Copy out the full passage on Sidney Crosby's brain injury word for word.

▶ _Source text_:

+ + +

Sidney Crosby's brain injury cost him nearly a year of his hockey career, but it did athletes everywhere, of all ages, a monumental favour. It gave this generation of athletes, coaches, executives and parents a rare lesson whose meaning could not be missed, even by the most reckless and willfully blind.
The National Hockey League's willed blindness toward concussions put its greatest player at risk. Mr. Crosby was hit by a train in full public view. Yet his team, whose doctor headed the NHL's concussion committee, did nothing to ensure Mr. Crosby was okay to continue in the game. He was hit directly in the head from the blindside; he struggled to regain his feet, and skated hunched over to the bench; and the only check on his health was from a trainer asking if he was okay. As Mr. Crosby would explain later, he only had a sore neck.

+ + +

Page images and extracted text:
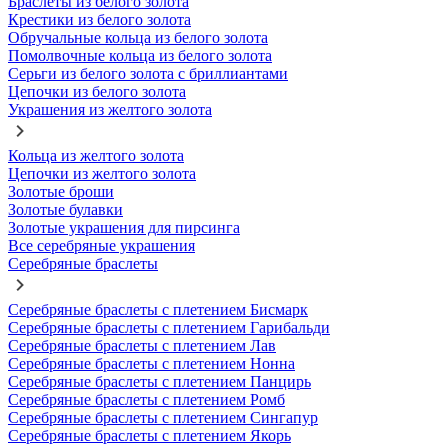
Браслеты из белого золота
Крестики из белого золота
Обручальные кольца из белого золота
Помолвочные кольца из белого золота
Серьги из белого золота с бриллиантами
Цепочки из белого золота
Украшения из желтого золота
Кольца из желтого золота
Цепочки из желтого золота
Золотые броши
Золотые булавки
Золотые украшения для пирсинга
Все серебряные украшения
Серебряные браслеты
Серебряные браслеты с плетением Бисмарк
Серебряные браслеты с плетением Гарибальди
Серебряные браслеты с плетением Лав
Серебряные браслеты с плетением Нонна
Серебряные браслеты с плетением Панцирь
Серебряные браслеты с плетением Ромб
Серебряные браслеты с плетением Сингапур
Серебряные браслеты с плетением Якорь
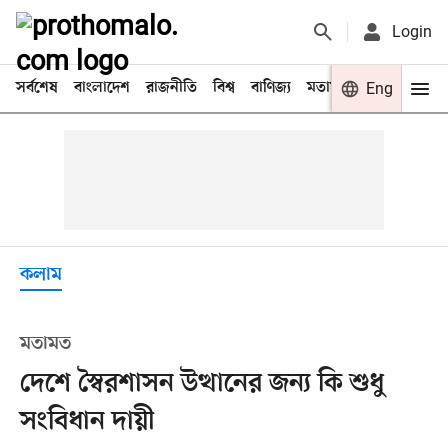
Login
সর্বশেষ
বাংলাদেশ
রাজনীতি
বিশ্ব
বাণিজ্য
মতামত
খেলা
Eng
বিনো
কলাম
মতামত
দেশে স্বৈরশাসন উত্থানের জন্য কি শুধু
সংবিধান দায়ী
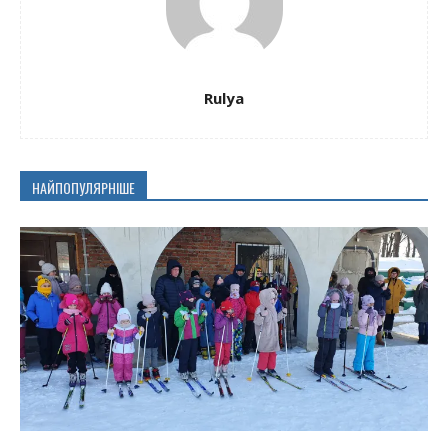
Rulya
НАЙПОПУЛЯРНІШЕ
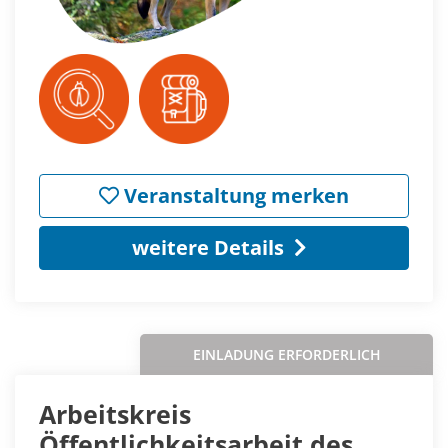
Veranstaltung merken
weitere Details
EINLADUNG ERFORDERLICH
Arbeitskreis
Öffentlichkeitsarbeit des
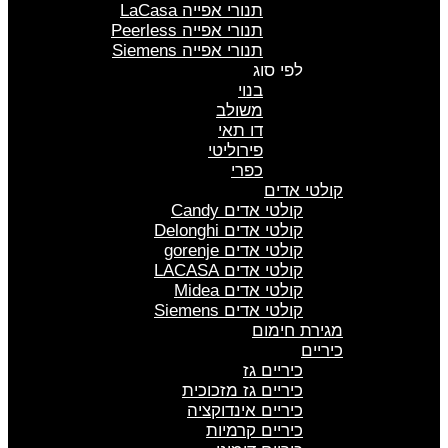
תנורי אפייה LaCasa
תנורי אפייה Peerless
תנורי אפייה Siemens
לפי סוג
בנוי
משולב
דו תאי
פירוליטי
כפרי
קולטי אדים
קולטי אדים Candy
קולטי אדים Delonghi
קולטי אדים gorenje
קולטי אדים LACASA
קולטי אדים Midea
קולטי אדים Siemens
מגירת חימום
כיריים
כיריים גז
כיריים גז מזכוכית
כיריים אינדוקציה
כיריים קרמיות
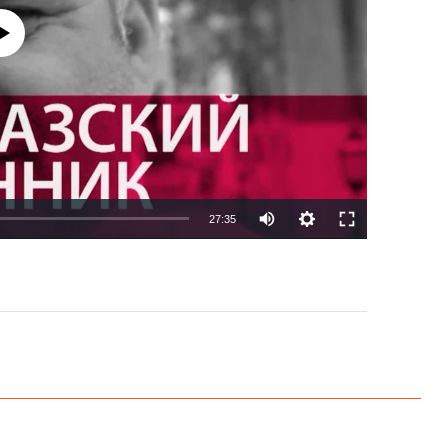
currently available
27:35
EMBED
PAYLAŞ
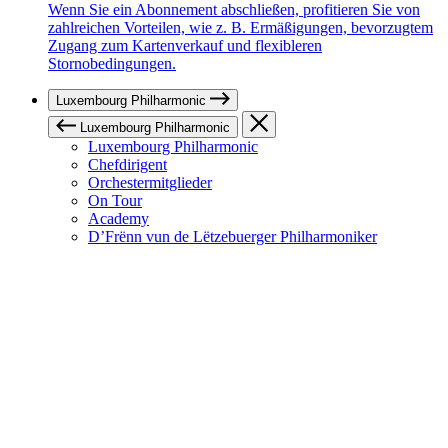
Wenn Sie ein Abonnement abschließen, profitieren Sie von
zahlreichen Vorteilen, wie z. B. Ermäßigungen, bevorzugtem
Zugang zum Kartenverkauf und flexibleren
Stornobedingungen.
Luxembourg Philharmonic
Luxembourg Philharmonic
Luxembourg Philharmonic
Chefdirigent
Orchestermitglieder
On Tour
Academy
D’Frënn vun de Lëtzebuerger Philharmoniker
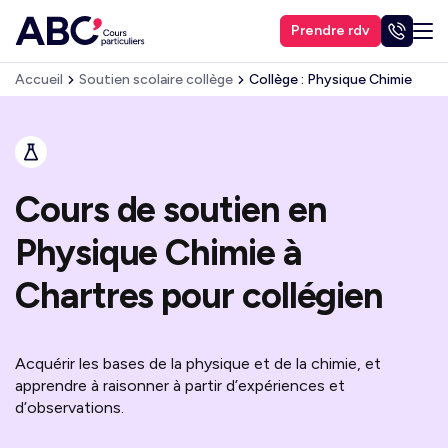
Prendre rdv
Accueil
Soutien scolaire collège
Collège : Physique Chimie
Cours de soutien en
Physique Chimie à
Chartres pour collégien
Acquérir les bases de la physique et de la chimie, et
apprendre à raisonner à partir d’expériences et
d’observations.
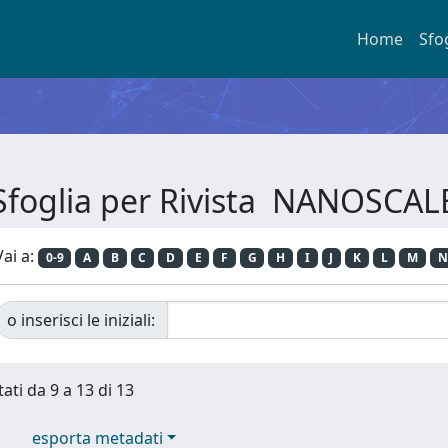
Home
Sfo
Sfoglia per Rivista NANOSCAL
Vai a:
0-9
A
B
C
D
E
F
G
H
I
J
K
L
M
N
o inserisci le iniziali:
tati da 9 a 13 di 13
esporta metadati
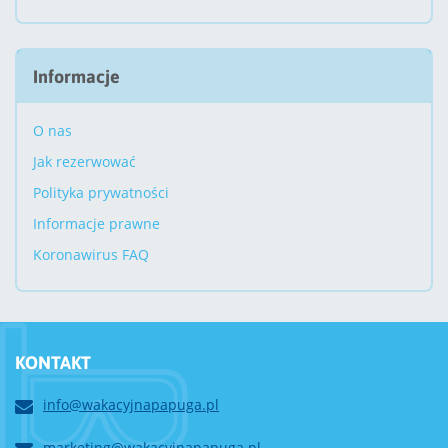
Informacje
O nas
Jak rezerwować
Polityka prywatności
Informacje prawne
Koronawirus FAQ
KONTAKT
info@wakacyjnapapuga.pl
marketing@wakacyjnapapuga.pl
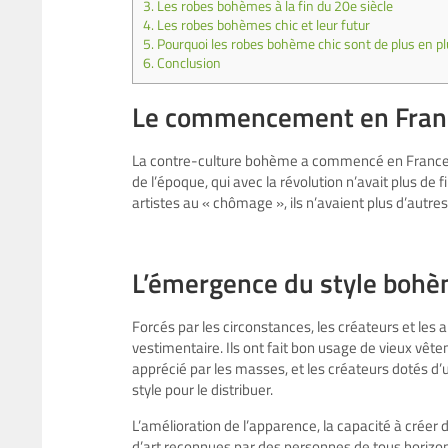
3.
Les robes bohèmes à la fin du 20e siècle
4.
Les robes bohèmes chic et leur futur
5.
Pourquoi les robes bohème chic sont de plus en pl
6.
Conclusion
Le commencement en Fran
La contre-culture bohème a commencé en France just
de l’époque, qui avec la révolution n’avait plus d
artistes au « chômage », ils n’avaient plus d’autres
L’émergence du style bohè
Forcés par les circonstances, les créateurs et les
vestimentaire. Ils ont fait bon usage de vieux vêtem
apprécié par les masses, et les créateurs dotés d’u
style pour le distribuer.
L’amélioration de l’apparence, la capacité à créer
d’art reconnues par des personnes de tous horizo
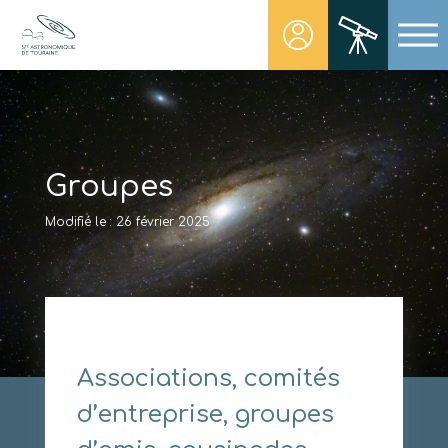
Skip
to
content
Société Astronomique de Touraine
Un regard plus NET sur notre univers
Groupes
Modifié le : 26 février 2025
Associations, comités
d’entreprise, groupes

+ + +

▶ _Solution_:
Sidney Crosby's brain injury cost him nearly a year of his hockey career, but it did athletes everywhere, of all ages, a monumental favour. It gave this generation of athletes, coaches, executives and parents a rare lesson whose meaning could not be missed, even by the most reckless and willfully blind.
The National Hockey League's willed blindness toward concussions put its greatest player at risk. Mr. Crosby was hit by a train in full public view. Yet his team, whose doctor headed the NHL's concussion committee, did nothing to ensure Mr. Crosby was okay to continue in the game. He was hit directly in the head from the blindside; he struggled to regain his feet, and skated hunched over to the bench; and the only check on his health was from a trainer asking if he was okay. As Mr. Crosby would explain later, he only had a sore neck.